Most helpful positive review
12 of 13 people found the following review helpful
Beyond Grange Hill
on 21 July 2011
In my mid-teens I was more the geeky type who hung around the library at school rather than a street lurker taking drugs and speaking in that fake 'gansta' accent which has become so popular over the last decade. Although this film reflects a social group I don't really identify with, I can still appreciate the very personal stories which weave together in this British film which speaks to an audience often overlooked - for many there are scenarios and characters in Kidulthood with whom they can identify.
This initially feels like several disjointed stories taking place shortly after the suicide of a girl, a victim of bullying. But the stories start to intersect and end up interwoven in a series of events which neatly come together and reach a tidy conclusion throughout course of the day this film is set. The film doesn't shy away from portraying the drugs culture and the sexual activities of these fifteen year olds. Their behaviour is violent, and regularly vulgar but the youths here aren't demonised, by getting to see their personal circumstances we can see how they are often misunderstood and mistreated - something even they fail to recognise.
The synthetic dialect and accent along with the macho positioning is pure pure showmanship, and inside these are still kids with insecurities. As the characters develop we see that those who take drugs want escape, those who are promiscuous want affection, and those who are violent need to feel in control of a life controlled by others. Kidulthood doesn't glamorise drug taking or underage sex, for those involved it all seems so cool but for us the viewer we get to see their microcosm from the outside and instead of looking on in awe we recognise how sad it really all is. The kids may seem strong but in many cases they are being manipulated by adults, but they find comfort in belonging to a group but it's a way of life which can trap them into not realising their true potential.
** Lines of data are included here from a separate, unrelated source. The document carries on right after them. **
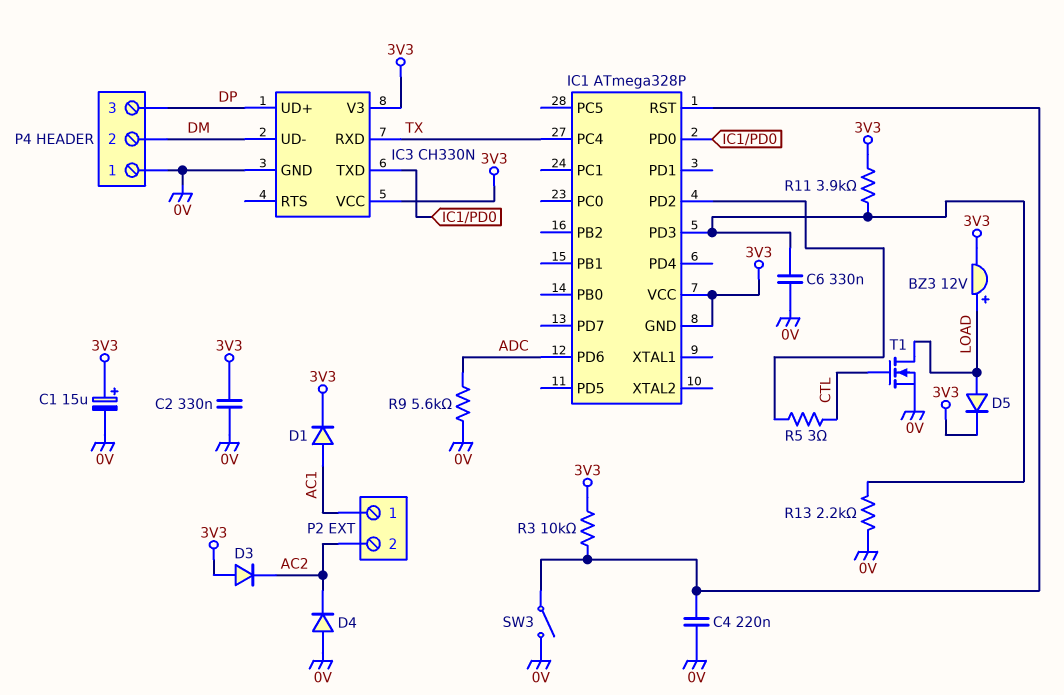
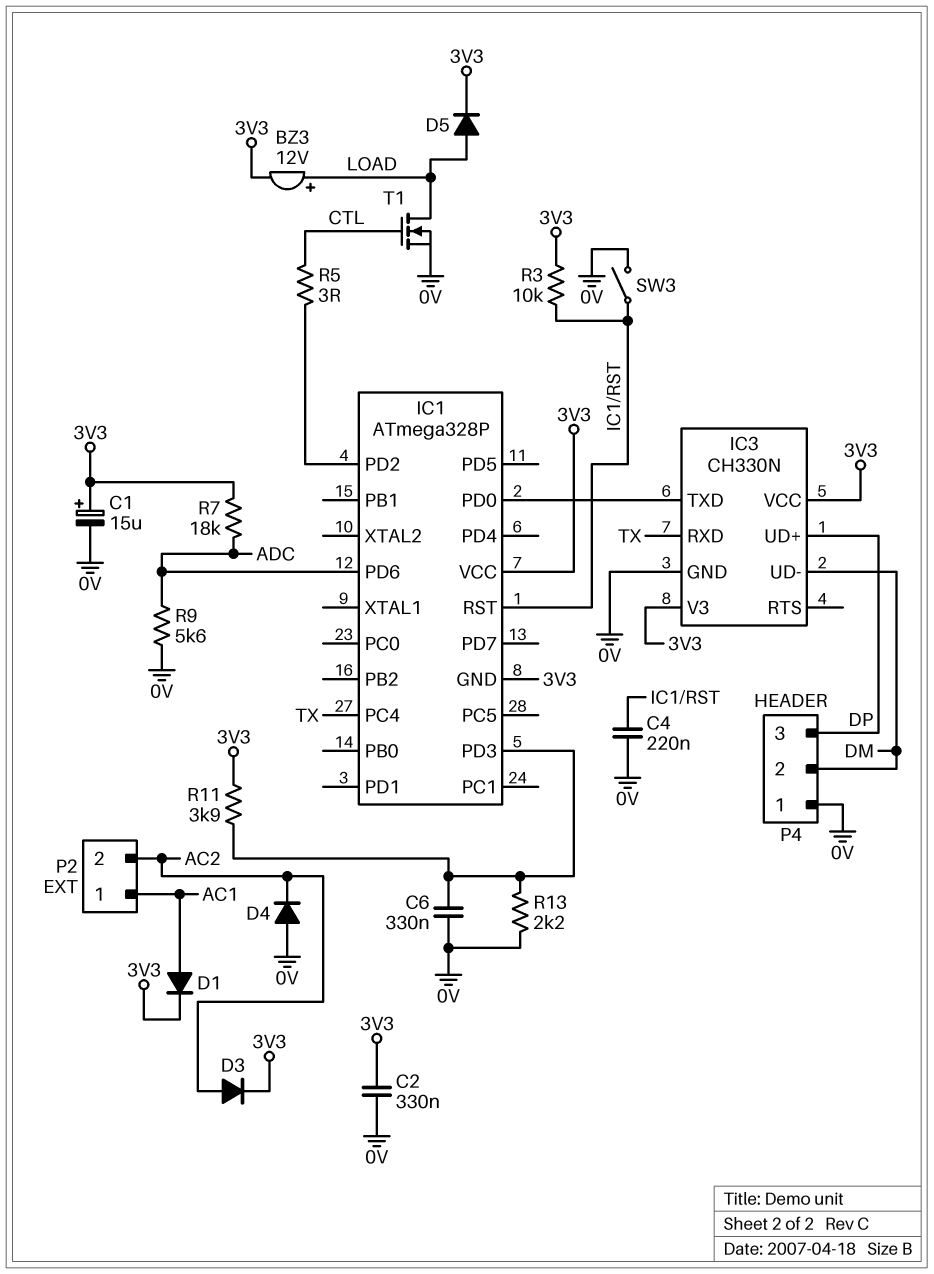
D3: diode (A 3V3, K AC2) -> diode (A AC2, K 3V3)
R7: none -> 18k (3V3, ADC)

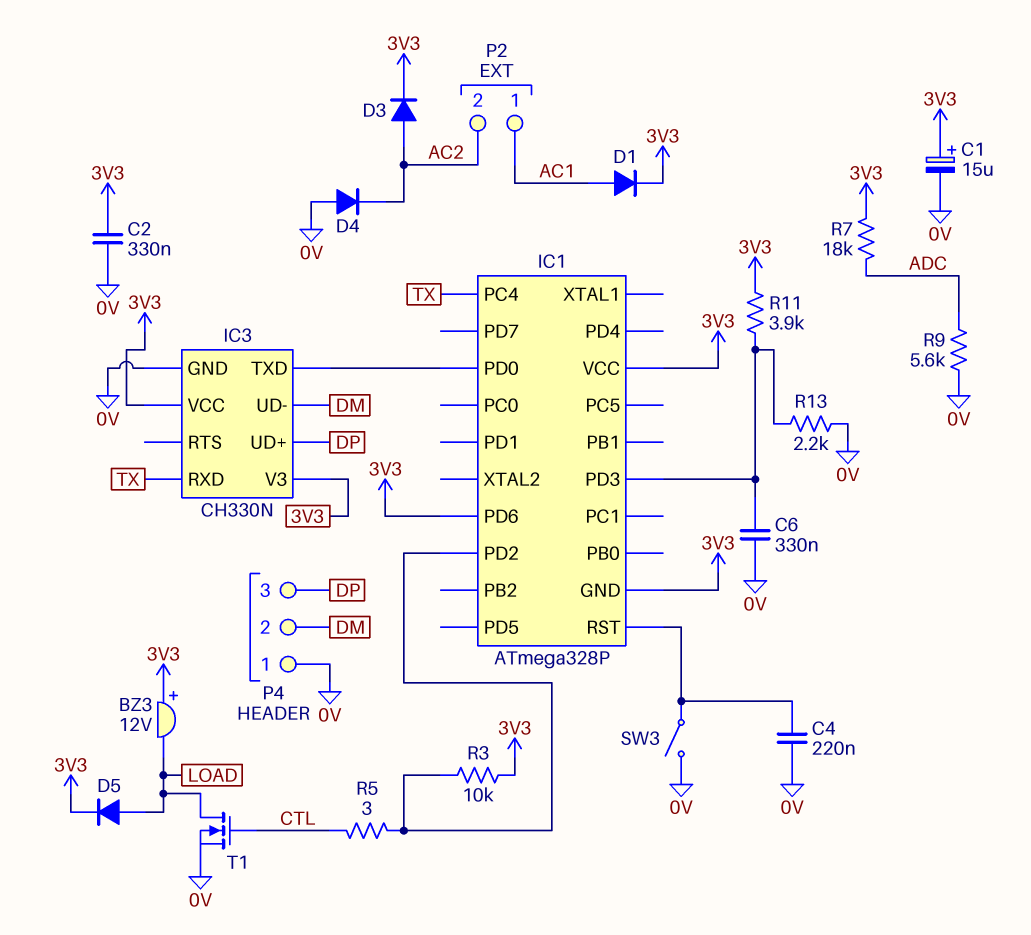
BZ3: buzzer 12V (plus LOAD, minus 3V3) -> buzzer 12V (plus 3V3, minus LOAD)
IC1 pin PD6: ADC -> 3V3
R3: 10k (3V3, IC1/RST) -> 10k (3V3, IC1/PD2)

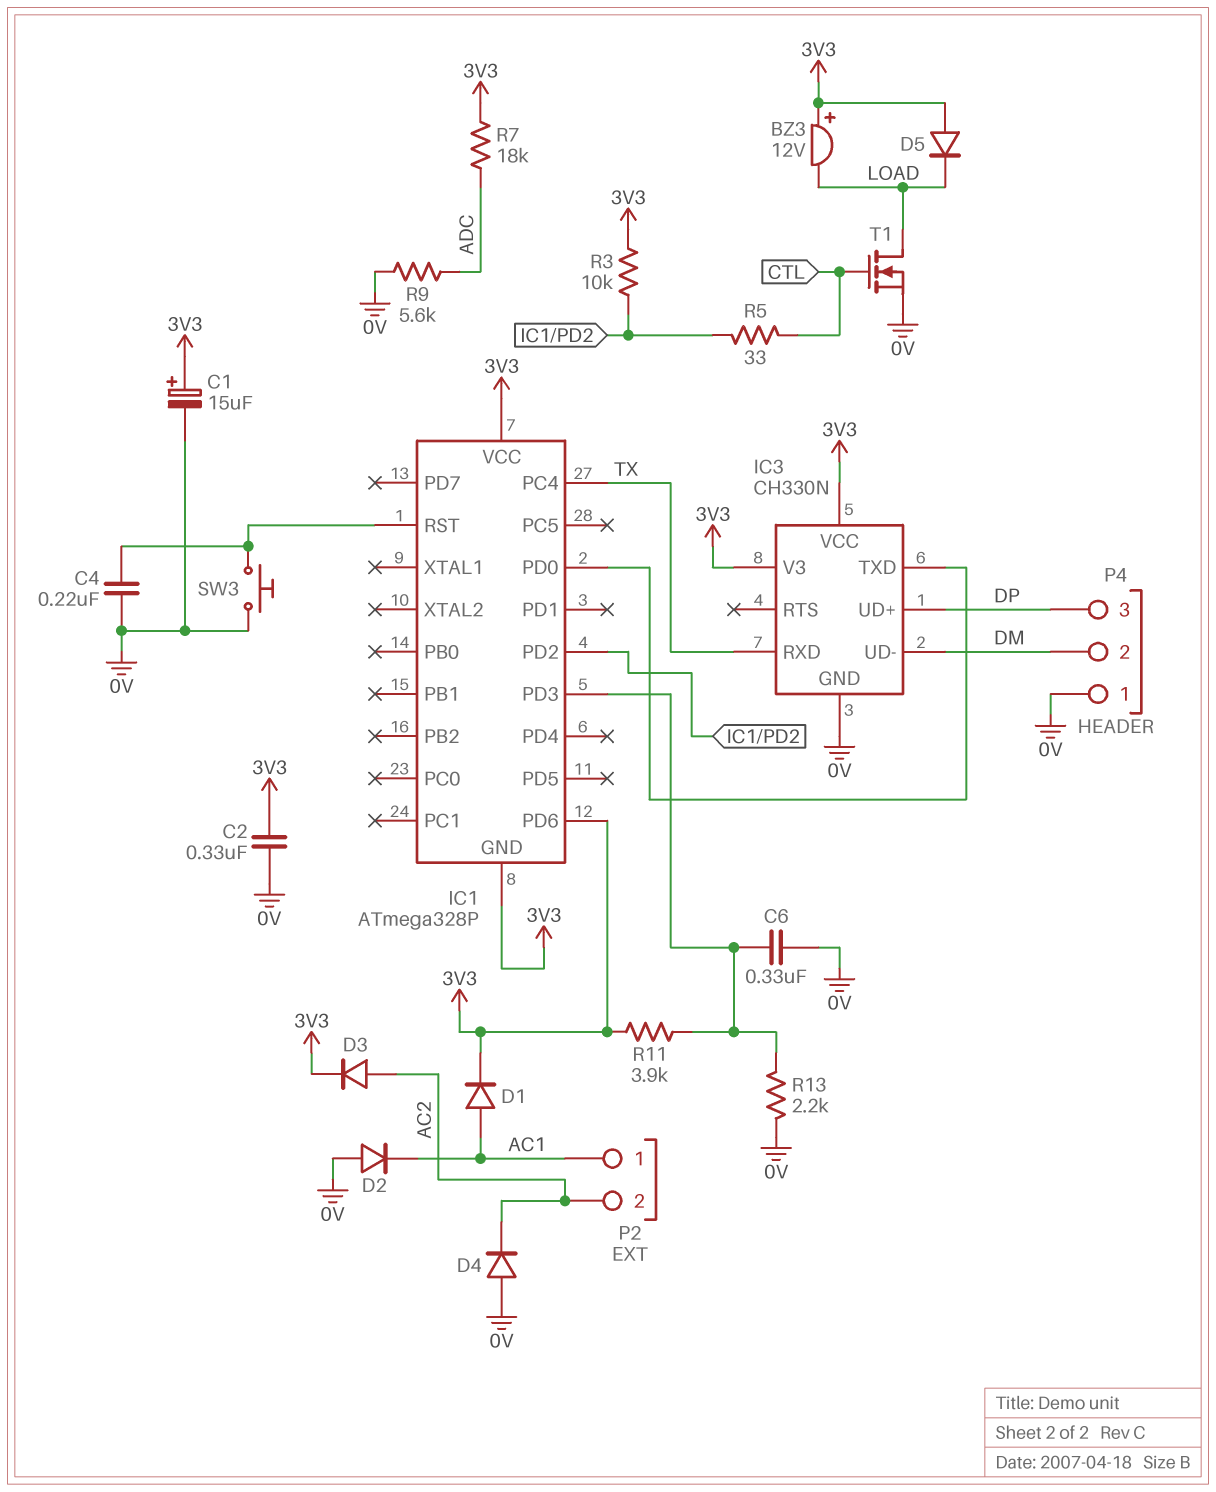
D2: none -> diode (A 0V, K AC1)
D5: diode (A LOAD, K 3V3) -> diode (A 3V3, K LOAD)
R5: 3 (CTL, IC1/PD2) -> 33 (CTL, IC1/PD2)
SW3: switch (0V, IC1/RST) -> button (0V, IC1/RST)

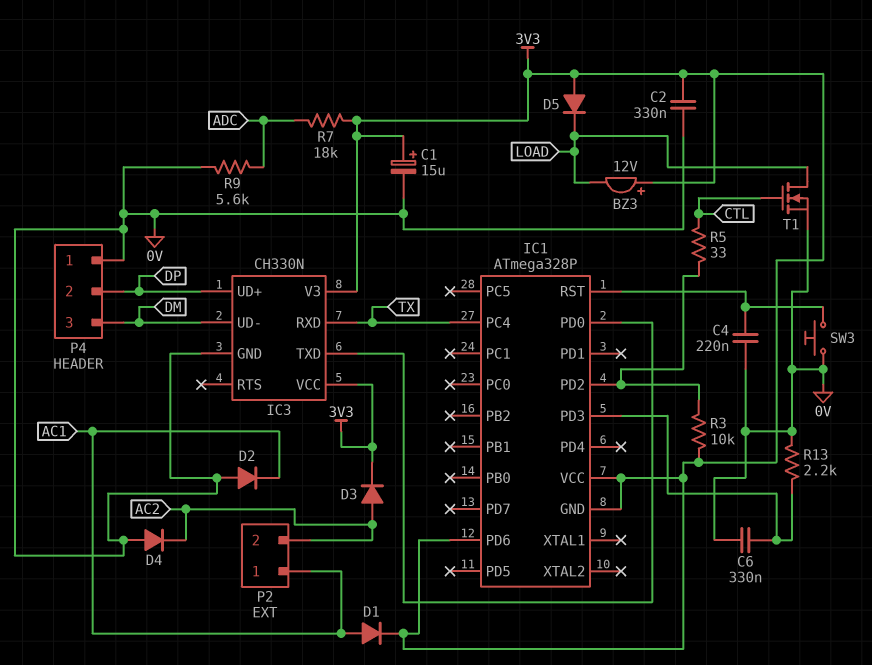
P4 pin 2: DM -> DP
P4 pin 3: DP -> DM
R11: 3.9k (3V3, IC1/PD3) -> none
I said at the start of this review that the social group these kids belong to isn't one I identify with - but I can still identify with the characters. They sometimes feel like caricatures of themselves but overall Noel Clarke has done a tremendous job in writing a screenplay where the characters are believable, and perhaps more importantly, representative of many other teens out there. Kidulthood is tinged with tragedy but we also see moments of aspiration and hope, this isn't a film desperate to be gritty and cool - it seems more concerned with bringing to the screen an honest presentation of what modern life is like more many teenagers out there. I've read criticism of the acting but I thought it fit the tone of the film well, it's naturalistic and doesn't feel overly acted.
The Blu-Ray transfer is impressive - especially seeing as this is a low budget feature, I expected the picture to be grainy and perhaps a bit washed out - but it's surprisingly punchy and full of detail. The audio has been well mastered to make the most of the much applauded soundtrack (though, it's not to my taste to be honest!) and the music is very clear, more so than the speech. The speech isn't quiet or muffled, but in comparison to the music there is less clarity there. There's no subtitles track, I personally didn't need it but the lingo, thick accent, and the speed of conversation may mean that some (such as those hard of hearing) may struggle.
In a nutshell: I think some people have focussed too much on the sex and violence when they look at this film - instead this is best considered as an insight into a youth culture where the human stories and personal circumstances are as important as those any in any other walk of life.